5. ¿Conversa en voz bajita con sus vecinos de banca? ¡Inexcusable! ¿Qué pensará el hermano al frente? “Aquel hermano predicador (maestro) me está criticando. ¿Qué cosa he hecho o dicho que no le agrade? ¿Está en desacuerdo con lo que traigo? ¿Se cree superior a mí?”

6. ¿Pone toda atención, buscando en la presentación joyas de entendimiento espiritual que enriquezcan aún más su propio tesoro? ¿Analiza el estilo del siervo que tiene de frente, no con el ánimo de apuntar faltas sino para mejorar su propio estilo? Si responde en lo afirmativo, se deduce que ha alcanzado ya un nivel alto de madurez.

 

De tocarle ocupar la silla de oyente para una clase bíblica, ¿cómo acostumbra participar usted que también es maestro, tal vez aún con más amplio dominio del tema escogido que el que está a cargo de la clase? A continuación, enfocamos, mediante preguntas, unas posibilidades.

1. ¿Refrena su participación para que el maestro al frente pueda desarrollar la clase conforme a sus propias proyecciones y metas? ¿También para que los alumnos dispongan del tiempo para ofrecer sus aportaciones, expresar dudas o plantear problemáticas, etcétera? De responder en lo positivo, le felicitamos. Si el maestro y los de la clase le conocen, ¡ellos saben que usted sabe! Bien haría usted al no adelantarse, contestando preguntas y exponiendo sino dejando oportunidad a ellos para explorar, entender y aplicar el tema, con intervenciones mínimas de su parte.

2. ¿Se enmudece durante toda la clase, no contribuyendo absolutamente nada? A lo mejor no convenga semejante proceder, pues su silencio total pudiera interpretarse de varias maneras negativas. Por ejemplo:

-“Al hermano no le interesa el tema.

-Está resentido porque no le invitaron a enseñar la clase.

-Está aburrido porque conoce el tema de rabo a cabo.

-No tiene nada valioso que aportar. Se cree tan superior que desdeña compartir”.

3. ¿Está atento y pendiente a todo detalle, sabiamente buscando el momento oportuno para hacer alguna observación, explicación o aplicación práctica , con toda humildad, como señal de interés, buena voluntad y deseo de mutua edificación, pidiendo respetuosamente la palabra? Si este es su proceder, seguramente aumentará su estatura espiritual en la mente del maestro y en el corazón de cada alumno.

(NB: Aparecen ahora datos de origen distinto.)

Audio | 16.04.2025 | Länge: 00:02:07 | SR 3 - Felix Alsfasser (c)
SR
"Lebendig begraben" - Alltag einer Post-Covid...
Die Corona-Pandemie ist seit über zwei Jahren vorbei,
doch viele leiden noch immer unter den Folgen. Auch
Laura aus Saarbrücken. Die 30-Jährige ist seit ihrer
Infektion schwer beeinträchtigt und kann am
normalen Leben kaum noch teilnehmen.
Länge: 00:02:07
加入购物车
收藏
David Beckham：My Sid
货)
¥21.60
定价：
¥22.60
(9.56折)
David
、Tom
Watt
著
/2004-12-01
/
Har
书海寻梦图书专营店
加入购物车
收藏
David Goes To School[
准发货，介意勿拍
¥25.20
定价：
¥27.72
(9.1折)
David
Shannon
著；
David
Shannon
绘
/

4. ¿Irrumpe a menudo, sin levantar la mano o pedir permiso, con abundantes comentarios, cuentos, chistes, experiencias propias, anécdotas, etcétera? ¡Mal hecho! Los que ejercitamos los ministerios de predicar o enseñar no debemos procurar ser siempre el centro de atención. También para el ministro de la Palabra hay “Tiempo de callar, de limitar la participación, de frenar la lengua, de escuchar”.

5. Desde la silla o la banca, ¿intenta usted quedarse con la clase mediante repetidas intervenciones autoritarias? Tal proceder descubre un espíritu soberbio con matices de dictador. ¿Acaso albergue quien se manifiesta así celos dañinos porque otra persona esté al frente? ¿O estará padeciendo de “Ego inflado”, de “Sabelotodo”?

6. ¿Contradice, reprende o, peor aún, ridiculiza al maestro al frente, faltándole el respeto? “¡Usted está equivocado! ¡Eso no es así! No sabe dar el sentido correcto del texto. Su explicación es absurda.” Quienquiera se exprese así, sin tacto o reverencia, descubre un espíritu inmaduro que, efectivamente, lo descalifica para la pedagogía espiritual.

7. ¿Suele llevar lo contrario con el intento malicioso de sembrar discordia o desprestigiar al que preside la clase? Ojala se escuche un rotundo “¡Negativo!” Con todo, por difícil sea creerlo, en el reino de Dios no faltan mentes tan chiquitas o pervertidas.

Conclusión. Esforcémonos no solo para dar lo mejor en nuestros ministerios espirituales, cualesquiera sean, sino también para ser buenos oyentes, inteligentes, sabios, humildes y respetuosos, con actitudes y aportaciones que respalden al escuchado en sus ejecutorias buenas. En las menos buenas, qué sepamos sobrellevar. En las malas, qué procuremos la oportunidad propicia para corregir con mansedumbre.